Kasifikasi ilmiah Rumput Teki (Cyperus rotundus)
Author: L.
| Domain: | Eukaryota |
| Kerajaan: | Plantae |
| Subkerajaan: | Viridiplantae |
| Infrakerajaan: | Streptophyta |
| Superdivisi: | Embryophyta |
| Divisi: | Tracheophyta |
| Subdivisi: | Spermatophytina |
| Kelas: | Magnoliopsida |
| Subkelas: | Liliidae |
| Ordo: | Poales |
| Famili: | Cyperaceae |
| Subfamili: | Cyperoideae |
| Tribus: | Cypereae |
| Genus: | Cyperus |
| Spesies: | Cyperus rotundus |
Cyperus rotundus, atau yang lebih kita kenal dengan sebutan rumput teki, adalah tumbuhan gulma yang bisa dibilang paling tangguh di muka bumi. Tanaman ini punya sistem akar yang sangat unik, yaitu berupa gerombolan umbi yang saling terhubung di bawah tanah, bikin dia susah banget dibasmi meski sudah dicabut berkali-kali. Nggak heran kalau para petani sering pusing tujuh keliling kalau tanaman ini sudah menyerang lahan pertanian mereka.

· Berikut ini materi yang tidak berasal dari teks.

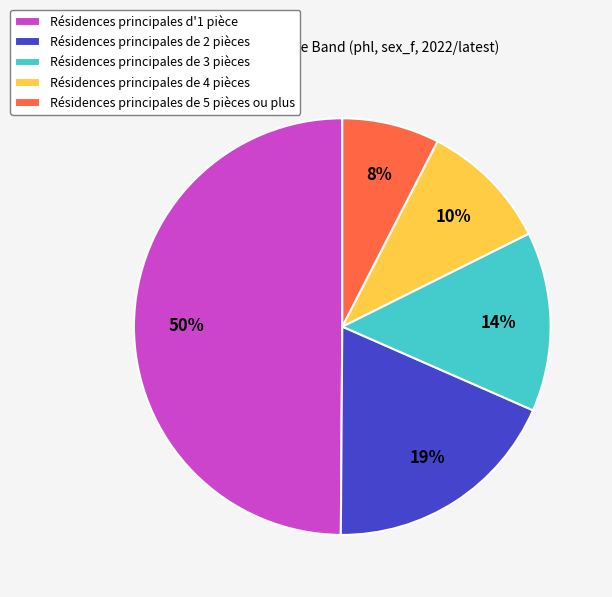

Approximately how many times larger is the value at Résidences principales de 2 pièces compared to Résidences principales d'1 pièce?

0.4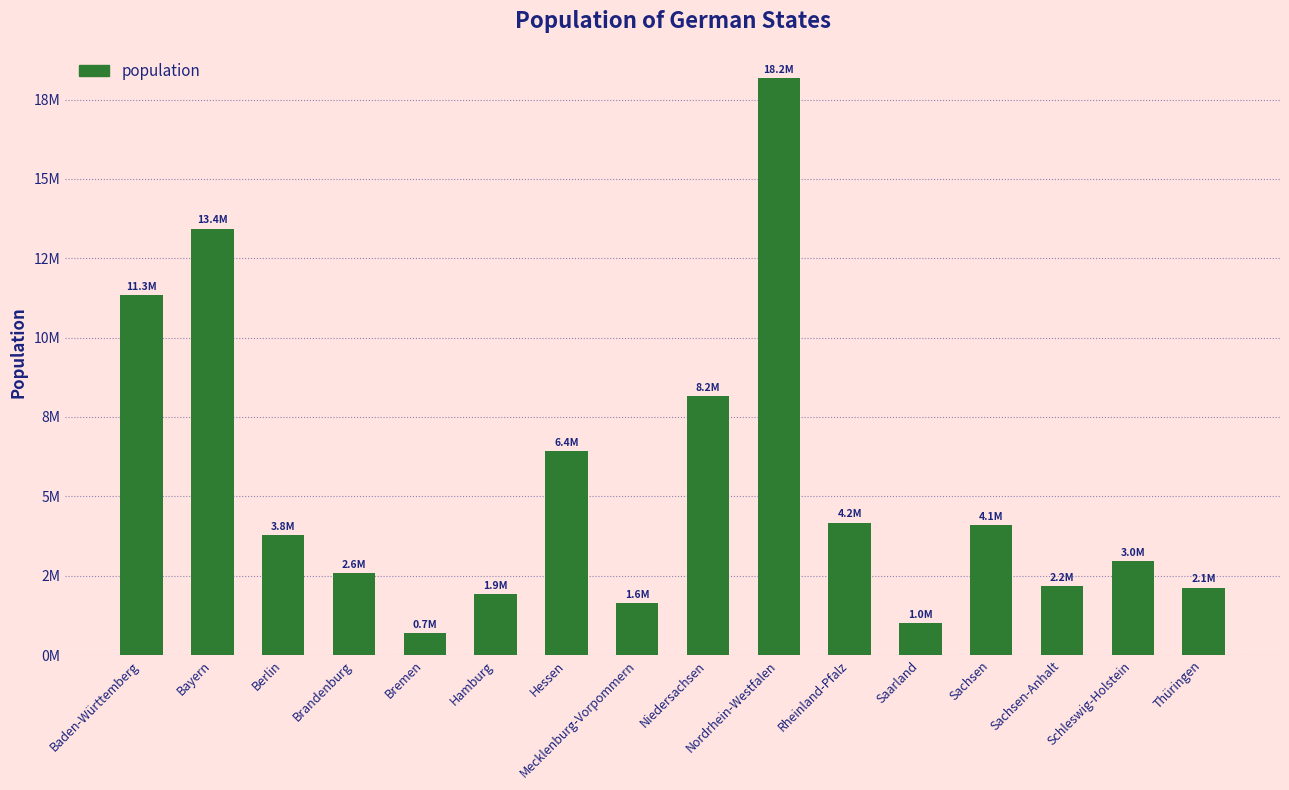

Where does the data first go above 3782202?

Baden-Württemberg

Meskipun sering dianggap sebagai pengganggu, tanaman ini sebenarnya punya sejarah panjang dalam dunia pengobatan tradisional. Bagian umbinya sering dimanfaatkan sebagai obat herbal untuk meredakan demam, gangguan pencernaan, hingga masalah kesehatan kulit. Jadi, meski bentuknya cuma rumput liar yang bandel, si teki ini punya sisi manfaat yang cukup mengejutkan di balik reputasinya sebagai gulma nomor wahid.